I think Dickens borrowed heavily here from Shakespeare's Shylock character in The Merchant of Venice. Ebenezer comes from,

Ebenezer אבנעזר: Meaning: stone of help:

"This was the memorial stone set up by Samuel to commemorate the divine assistance to Israel in their great battle against the Philistines, whom they totally routed (1 Sam. 7:7-12) at Aphek, in the neighborhood of Mizpeh, in Benjamin, near the western entrance of the pass of Beth-horon. Ebenezer is mentioned three times in the Bible."

Ebenezer Scrooge is a character who is haunted by his conscience, literally by the Ghost of Christmas, telling him about the wrongs of his attitudes, etc. He only finds redemption after warming to the idea of Christmas.

The whole story smacks of Victorian animosity about the Jews not celebrating Christmas. Through Scrooge they are painted as children haters and something entirely undesirable because they are not warm to the spirit of Christmas. Dickens was originally a journalist and in true journalist fashion he has written a propaganda piece good and proper. It was another weight of social pressure to conform to the Christmas brand or, quite frankly, else! The children are taught here that people (particularly the negative Jewish archetype) who don't celebrate Christmas are nasty people with karma upon them and it is a particularly striking negative caricature and racial stereotype.

SUPPLIED MATERIAL:
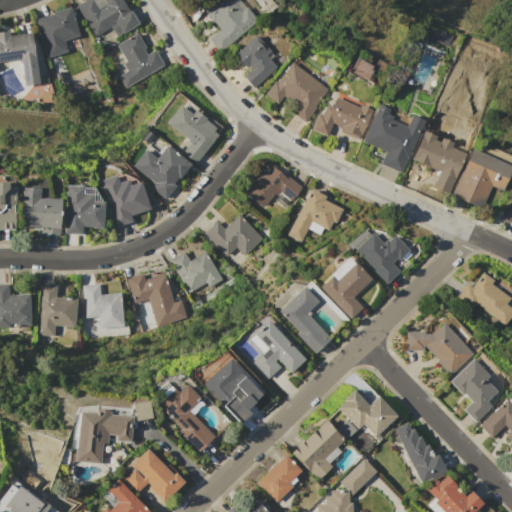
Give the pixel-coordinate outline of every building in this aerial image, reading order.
[(121,0),(137,25),(120,35),(114,26),(95,38),(76,6),(85,0),(121,0)] [(218,51),(207,38),(216,30),(204,15),(222,0),(238,0),(255,20),(218,51)] [(33,21),(69,11),(76,38),(62,42),(66,54),(44,60),(33,21)] [(19,59),(0,62),(0,32),(7,32),(7,36),(16,35),(28,33),(30,33),(37,84),(23,86),(19,59)] [(124,89),(116,76),(128,69),(114,47),(136,34),(148,53),(153,50),(162,65),(124,89)] [(254,35),(269,52),(265,56),(274,66),(251,85),(242,74),(248,69),(234,53),(254,35)] [(348,72),(365,79),(371,65),(354,57),(348,72)] [(262,93),(285,61),(325,88),(303,121),(288,111),(293,103),(282,95),(276,103),(262,93)] [(370,109),(359,139),(328,127),(325,133),(313,128),(327,92),(370,109)] [(194,163),(180,153),(188,141),(166,124),(181,104),(217,131),(194,163)] [(376,104),(421,122),(400,172),(376,163),(381,151),(360,142),(376,104)] [(421,130),(464,150),(445,192),(428,184),(434,170),(408,158),(421,130)] [(132,166),(145,149),(156,158),(165,147),(189,166),(163,198),(150,187),(153,183),(132,166)] [(448,193),(470,149),(510,168),(488,212),(448,193)] [(242,190),(267,160),(297,186),(287,198),(276,189),(262,207),(242,190)] [(98,182),(115,176),(117,183),(128,179),(129,184),(138,181),(147,209),(128,216),(129,221),(113,226),(98,182)] [(0,184),(13,185),(12,229),(0,228),(0,184)] [(306,187),(339,204),(327,229),(307,218),(297,239),(283,232),(306,187)] [(65,188),(81,189),(81,195),(91,196),(91,202),(103,203),(101,230),(80,229),(79,235),(61,234),(65,188)] [(18,228),(19,190),(38,191),(37,200),(58,201),(57,230),(18,228)] [(511,193),(502,219),(511,223),(511,193)] [(201,231),(215,217),(223,225),(235,213),(260,237),(233,264),(201,231)] [(353,247),(370,231),(379,240),(388,231),(404,249),(390,263),(395,268),(383,279),(353,247)] [(166,257),(194,239),(216,273),(188,292),(166,257)] [(347,316),(317,285),(329,274),(332,277),(350,260),(367,278),(349,295),(359,305),(347,316)] [(125,277),(141,272),(143,276),(163,270),(171,299),(178,297),(183,313),(155,321),(147,296),(132,301),(125,277)] [(508,296),(489,284),(492,279),(479,271),(470,286),(464,282),(455,296),(473,306),(473,305),(504,323),(511,310),(511,308),(504,303),(508,296)] [(0,283),(7,283),(8,294),(26,293),(28,325),(15,326),(14,321),(0,322),(0,283)] [(122,323),(97,327),(95,315),(85,316),(81,286),(98,284),(99,293),(118,290),(122,323)] [(35,333),(38,286),(54,287),(54,297),(74,298),(73,325),(53,324),(53,334),(35,333)] [(275,310),(300,286),(314,300),(303,310),(329,338),(312,353),(293,333),(295,331),(275,310)] [(265,320),(303,360),(289,373),(280,363),(266,377),(250,360),(263,347),(251,333),(265,320)] [(402,330),(403,350),(423,352),(447,374),(472,352),(440,320),(430,332),(402,330)] [(201,381),(227,357),(248,378),(236,390),(254,408),(239,422),(238,420),(201,381)] [(446,380),(468,403),(461,409),(474,421),(491,406),(485,401),(495,390),(484,379),(488,375),(470,357),(446,380)] [(196,447),(156,405),(181,381),(198,398),(187,409),(210,433),(196,447)] [(336,408),(342,402),(340,400),(352,389),(366,404),(376,394),(396,415),(373,438),(361,425),(357,430),(336,408)] [(504,425),(490,438),(478,426),(507,399),(511,404),(511,445),(505,437),(511,432),(504,425)] [(149,417),(147,401),(131,402),(133,419),(149,417)] [(73,460),(77,410),(128,414),(124,464),(73,460)] [(289,452),(324,419),(344,440),(337,446),(341,450),(328,463),(331,466),(316,480),(289,452)] [(393,428),(406,422),(409,429),(411,428),(415,436),(418,435),(423,445),(427,443),(433,455),(436,453),(445,471),(420,483),(393,428)] [(145,447),(179,482),(161,499),(144,482),(136,490),(119,473),(145,447)] [(256,481),(284,454),(300,471),(295,476),(301,483),(292,491),(290,488),(275,502),(256,481)] [(316,511),(316,504),(325,504),(324,496),(330,496),(330,489),(345,489),(338,481),(362,459),(375,472),(351,495),(348,492),(348,502),(352,502),(352,511),(316,511)] [(424,490),(434,480),(437,482),(445,475),(464,496),(470,490),(482,503),(472,511),(430,511),(424,505),(431,498),(424,490)] [(115,480),(148,511),(98,511),(105,505),(108,508),(116,500),(105,490),(115,480)] [(8,511),(0,506),(13,489),(46,511),(8,511)] [(225,511),(232,506),(237,511),(245,511),(257,500),(267,511),(225,511)]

PROBLEM DESCRIPTION: Rewrite the piece on Scrooge from "Ebenezer Scrooge is" through "and racial stereotype.", switching "journalist" to "reporter".

RESPONSE TO THIS TASK:
Ebenezer Scrooge is a character who is haunted by his conscience, literally by the Ghost of Christmas, telling him about the wrongs of his attitudes, etc. He only finds redemption after warming to the idea of Christmas.

The whole story smacks of Victorian animosity about the Jews not celebrating Christmas. Through Scrooge they are painted as children haters and something entirely undesirable because they are not warm to the spirit of Christmas. Dickens was originally a reporter and in true reporter fashion he has written a propaganda piece good and proper. It was another weight of social pressure to conform to the Christmas brand or, quite frankly, else! The children are taught here that people (particularly the negative Jewish archetype) who don't celebrate Christmas are nasty people with karma upon them and it is a particularly striking negative caricature and racial stereotype.